[Stored data entries]
----
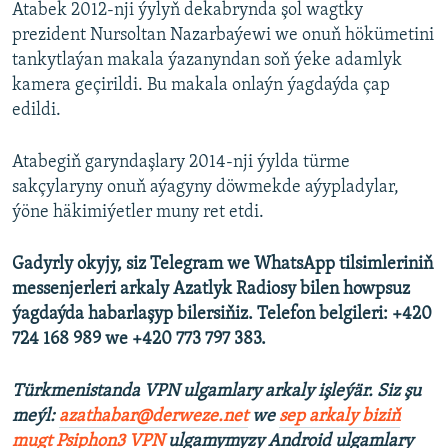
Atabek 2012-nji ýylyň dekabrynda şol wagtky
prezident Nursoltan Nazarbaýewi we onuň hökümetini
tankytlaýan makala ýazanyndan soň ýeke adamlyk
kamera geçirildi. Bu makala onlaýn ýagdaýda çap
edildi.
Atabegiň garyndaşlary 2014-nji ýylda türme
sakçylaryny onuň aýagyny döwmekde aýypladylar,
ýöne häkimiýetler muny ret etdi.
Gadyrly okyjy, siz Telegram we WhatsApp tilsimleriniň
messenjerleri arkaly Azatlyk Radiosy bilen howpsuz
ýagdaýda habarlaşyp bilersiňiz. Telefon belgileri: +420
724 168 989 we +420 773 797 383.
Türkmenistanda VPN ulgamlary arkaly işleýär. Siz şu
meýl:
azathabar@derweze.net
we
sep arkaly biziň
mugt Psiphon3 VPN
ulgamymyzy Android ulgamlary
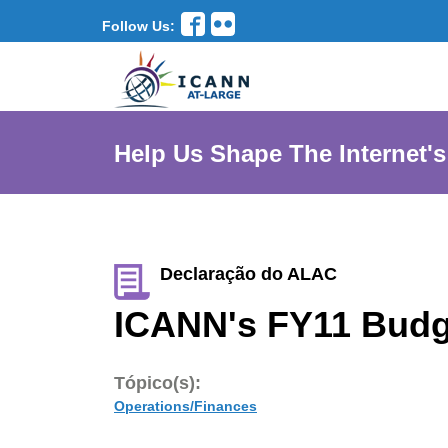
Follow Us:
Help Us Shape The Internet's
Declaração do ALAC
ICANN's FY11 Bud
Tópico(s):
Operations/Finances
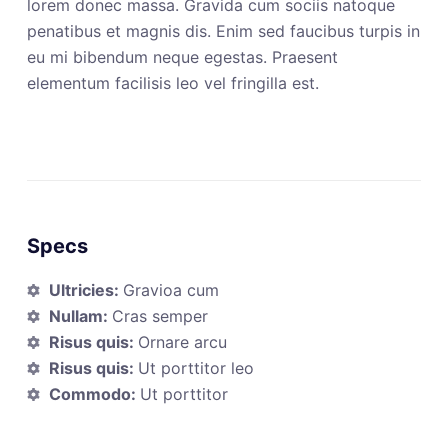
lorem donec massa. Gravida cum sociis natoque
penatibus et magnis dis. Enim sed faucibus turpis in
eu mi bibendum neque egestas. Praesent
elementum facilisis leo vel fringilla est.
Specs
Ultricies:
Gravioa cum
Nullam:
Cras semper
Risus quis:
Ornare arcu
Risus quis:
Ut porttitor leo
Commodo:
Ut porttitor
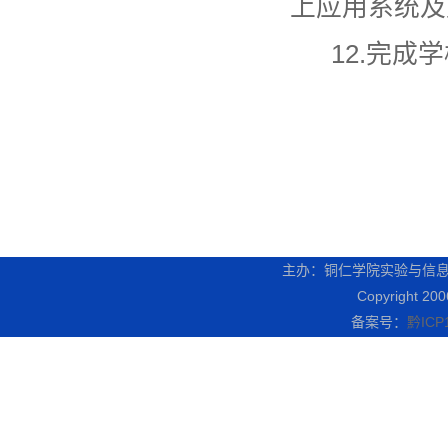
上应用系统及
12.完成
主办：铜仁学院实验与信
Copyright 20
备案号：
黔ICP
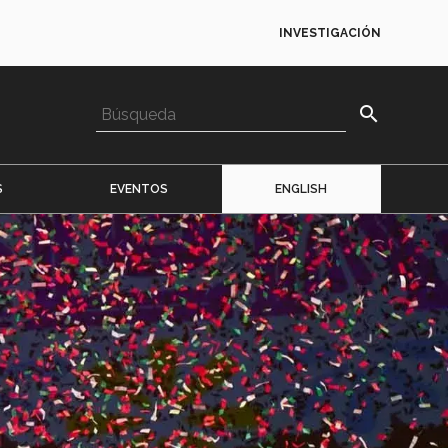
INVESTIGACIÓN
search
S
EVENTOS
ENGLISH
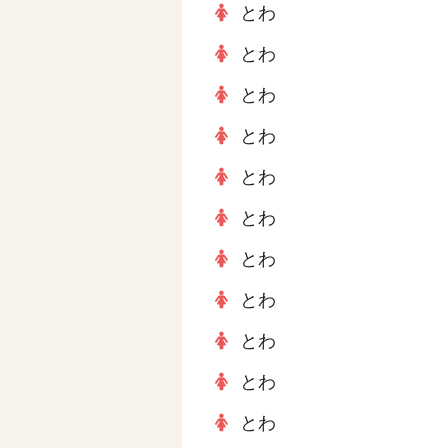
とわ
とわ
とわ
とわ
とわ
とわ
とわ
とわ
とわ
とわ
とわ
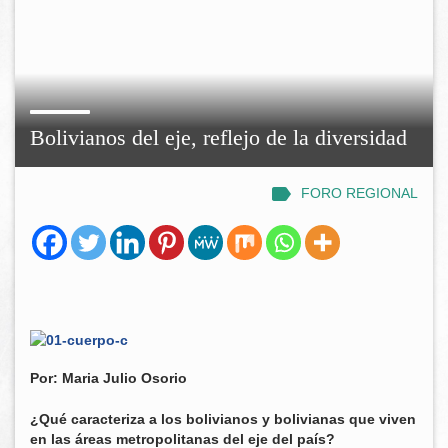
Bolivianos del eje, reflejo de la diversidad
FORO REGIONAL
Por: Maria Julio Osorio
¿Qué caracteriza a los bolivianos y bolivianas que viven
en las áreas metropolitanas del eje del país?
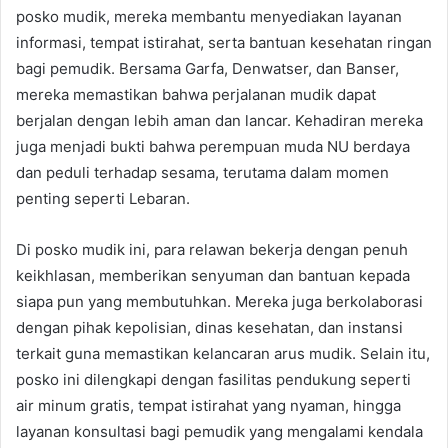
posko mudik, mereka membantu menyediakan layanan
informasi, tempat istirahat, serta bantuan kesehatan ringan
bagi pemudik. Bersama Garfa, Denwatser, dan Banser,
mereka memastikan bahwa perjalanan mudik dapat
berjalan dengan lebih aman dan lancar. Kehadiran mereka
juga menjadi bukti bahwa perempuan muda NU berdaya
dan peduli terhadap sesama, terutama dalam momen
penting seperti Lebaran.
Di posko mudik ini, para relawan bekerja dengan penuh
keikhlasan, memberikan senyuman dan bantuan kepada
siapa pun yang membutuhkan. Mereka juga berkolaborasi
dengan pihak kepolisian, dinas kesehatan, dan instansi
terkait guna memastikan kelancaran arus mudik. Selain itu,
posko ini dilengkapi dengan fasilitas pendukung seperti
air minum gratis, tempat istirahat yang nyaman, hingga
layanan konsultasi bagi pemudik yang mengalami kendala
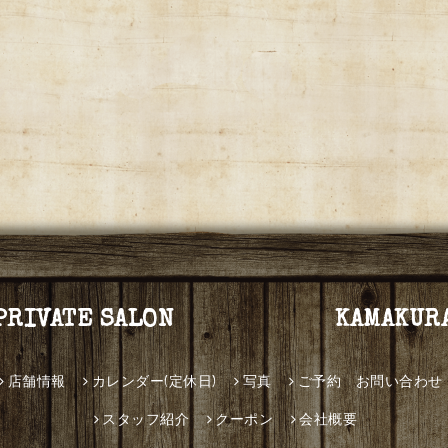
PRIVATE SALON KAMAKUR
店舗情報
カレンダー(定休日)
写真
ご予約 お問い合わせ
スタッフ紹介
クーポン
会社概要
----
#### WHAT TO PRODUCE:
Please return every record above exactly, but leave out the pictures.

#### RESPONSE TO THIS EXERCISE:
Atabek 2012-nji ýylyň dekabrynda şol wagtky
prezident Nursoltan Nazarbaýewi we onuň hökümetini
tankytlaýan makala ýazanyndan soň ýeke adamlyk
kamera geçirildi. Bu makala onlaýn ýagdaýda çap
edildi.
Atabegiň garyndaşlary 2014-nji ýylda türme
sakçylaryny onuň aýagyny döwmekde aýypladylar,
ýöne häkimiýetler muny ret etdi.
Gadyrly okyjy, siz Telegram we WhatsApp tilsimleriniň
messenjerleri arkaly Azatlyk Radiosy bilen howpsuz
ýagdaýda habarlaşyp bilersiňiz. Telefon belgileri: +420
724 168 989 we +420 773 797 383.
Türkmenistanda VPN ulgamlary arkaly işleýär. Siz şu
meýl:
azathabar@derweze.net
we
sep arkaly biziň
mugt Psiphon3 VPN
ulgamymyzy Android ulgamlary
Follow Us:
Help Us Shape The Internet's
Declaração do ALAC
ICANN's FY11 Bud
Tópico(s):
Operations/Finances
lorem donec massa. Gravida cum sociis natoque
penatibus et magnis dis. Enim sed faucibus turpis in
eu mi bibendum neque egestas. Praesent
elementum facilisis leo vel fringilla est.
Specs
Ultricies:
Gravioa cum
Nullam:
Cras semper
Risus quis:
Ornare arcu
Risus quis:
Ut porttitor leo
Commodo:
Ut porttitor
上应用系统及
12.完成
主办：铜仁学院实验与信
Copyright 20
备案号：
黔ICP
INVESTIGACIÓN
search
S
EVENTOS
ENGLISH
とわ
とわ
とわ
とわ
とわ
とわ
とわ
とわ
とわ
とわ
とわ
Bolivianos del eje, reflejo de la diversidad
FORO REGIONAL
Por: Maria Julio Osorio
¿Qué caracteriza a los bolivianos y bolivianas que viven
en las áreas metropolitanas del eje del país?
posko mudik, mereka membantu menyediakan layanan
informasi, tempat istirahat, serta bantuan kesehatan ringan
bagi pemudik. Bersama Garfa, Denwatser, dan Banser,
mereka memastikan bahwa perjalanan mudik dapat
berjalan dengan lebih aman dan lancar. Kehadiran mereka
juga menjadi bukti bahwa perempuan muda NU berdaya
dan peduli terhadap sesama, terutama dalam momen
penting seperti Lebaran.
Di posko mudik ini, para relawan bekerja dengan penuh
keikhlasan, memberikan senyuman dan bantuan kepada
siapa pun yang membutuhkan. Mereka juga berkolaborasi
dengan pihak kepolisian, dinas kesehatan, dan instansi
terkait guna memastikan kelancaran arus mudik. Selain itu,
posko ini dilengkapi dengan fasilitas pendukung seperti
air minum gratis, tempat istirahat yang nyaman, hingga
layanan konsultasi bagi pemudik yang mengalami kendala
PRIVATE SALON KAMAKUR
店舗情報
カレンダー(定休日)
写真
ご予約 お問い合わせ
スタッフ紹介
クーポン
会社概要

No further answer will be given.